Conception Catol Teixeira danse Auguste de Boursetty, Luara Raio, Catol Teixeira création, régie sonore Luisa Lemgruber production Rabea Grand coproduction far° Nyon et Südpol Luzern dans le cadre du dispositif Extra Time Plus soutiens Fondation Ernst Göhner, Fondation Landis & Gyr, Fondation Edith Maryon, Fondation Johnson en partenariat avec Cima Città remerciements Camilla Parini et Savino Caruso pour le précieux partage de l’expérience Extra Time Plus, ainsi qu’à toutes les personnes impliquées dans le dispositif. Ce spectacle est organisé dans le cadre du fonds de coproduction de Reso – Réseau Danse Suisse, avec le soutien de la Fondation suisse pour la culture Pro Helvetia et des cantons. Photo Ary Dil, far° festival des arts vivants 2023.

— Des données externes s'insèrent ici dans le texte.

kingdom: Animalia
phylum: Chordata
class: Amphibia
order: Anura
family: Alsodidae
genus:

Zona de derrama est présenté les 14 et 15 août au far° festival des arts vivants. Cette première création collective a été rendue possible dans le cadre du dispositif Extra Time Plus mis en place entre le far° Nyon et le Südpol Luzern. Ce partenariat donne la possibilité à trois artistes des trois régions linguistiques différentes de Suisse d’être soutenu·e·x·s dans leur travail de création et de présenter une création à Nyon et à Lucerne. Catol Teixeira (Suisse romande) prend part à l’édition 2022-2023 aux côtés de Camilla Parini (Tessin) et Savino Caruso (Suisse centrale).